Waiãpi – Falante de uma língua do tronco Tupi, esse povo vive nos dois lados da fronteira do Brasil (Amapá) com a Guiana Francesa. Extremamente organizados, os Waiãpi fazem planos para se fortalecer com a exploração de seus recursos naturais. O garimpo e o plantio de cupuaçu e pupunha estão incorporados de forma sazonal às atividades de algumas aldeias, que têm organização autônoma e descentralizada.

Wayana – Existem aldeias desses índios no Parque Indígena do Tumucumaque, na divisa do Pará com o Amapá, no Suriname e na Guiana Francesa. No Brasil, somam cerca de 400 índios, que falam uma língua Caribe. Há cerca de 100 anos, eles aprendem a conviver com outros segmentos da sociedade nacional, buscando garantir sua integridade étnica. Atualmente, desenvolvem trabalhos nas área de saúde e educação junto com a Funai, pesquisadores e governo do Amapá.

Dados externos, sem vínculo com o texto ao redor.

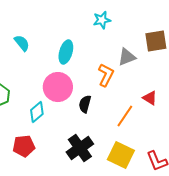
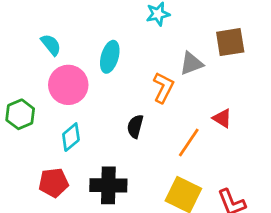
pink circle: (58, 87) -> (68, 85), moved
black cross: (80, 148) -> (108, 185), moved, turned 36

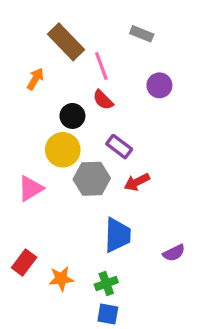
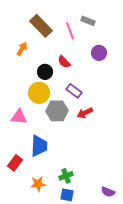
pink line: (101, 66) -> (70, 31), moved
pink triangle: (31, 188) -> (19, 117), turned 36
blue trapezoid: (118, 235) -> (39, 146), moved
purple semicircle: (174, 253) -> (108, 192), moved, turned 48
orange star: (61, 279) -> (38, 184), moved

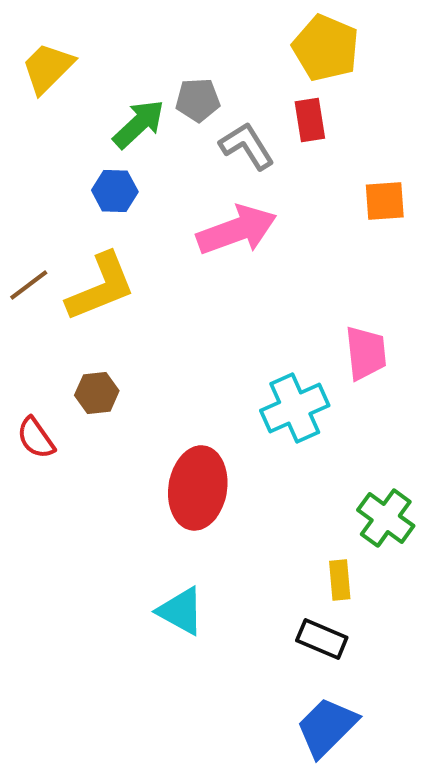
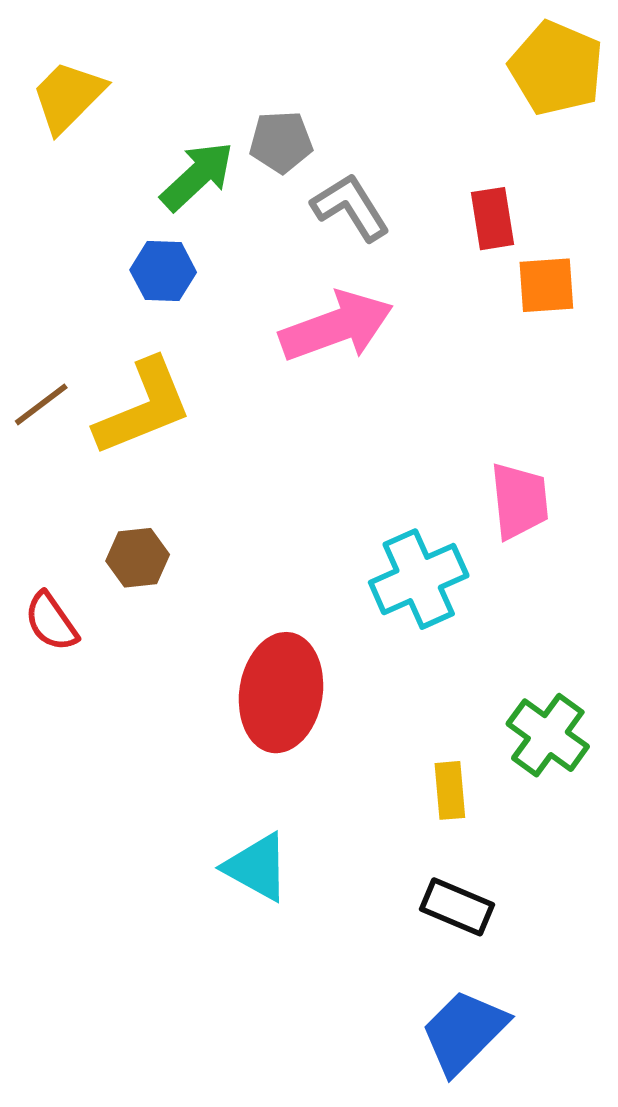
yellow pentagon: (326, 48) -> (556, 68), moved
red rectangle: (310, 120) -> (492, 219), moved
yellow rectangle: (340, 580) -> (450, 790), moved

Tiriyó – No Brasil, habitam o noroeste do Parque Indígena de Tumucumaque, no norte do Pará. Mas suas aldeias se espalham também além da fronteira, no Suriname. São ao todo 1.700 indivíduos. Falam uma língua do tronco Caribe. Vivendo em uma região de difícil acesso, eles não sofreram o avanço de frentes extrativistas, pastoris ou agrícolas. No Brasil, eles têm contato apenas com quatro missionários franciscanos e alguns militares da FAB que fazem vistorias e permanecem no posto de fronteira.

Galibi – São 1.400 pessoas, que vivem numa região plana e de savana às margens do rio Uaça, no norte do Amapá. São descendentes de várias etnias Caribe e Aruaque. Hoje falam o patuá, uma língua de comunicação com os outros povos da região, que é uma mistura do francês e línguas africanas faladas pelos escravos. Produzem grandes quantidades de farinha e constróem barcos. Têm vida comunitária estruturada com orientações do cacique e dos conselheiros.

Karipuna – Vivem na bacia do Rio Curipi, na região do Oiapoque, ocupando várias aldeias desde o início do século 19. Os antepassados falavam uma língua Tupi, mas hoje, além do português, adotam o patuá.

Palikur – Mencionados desde o início do século 17 pelos primeiros portugueses que chegaram à região. Estão divididos entre o Brasil, onde vivem 780 índios instalados às margens do rio Urukuá, e na Guiana Francesa, ao longo do rio Oiapoque, nas cercanias da capital, Caiena, e da cidade de Saint Georges. Os Palikur falam uma língua do grupo Aruaque, além do português, do francês e do patuá. Grande parte desse povo freqüenta a igreja evangélica Assembléia de Deus.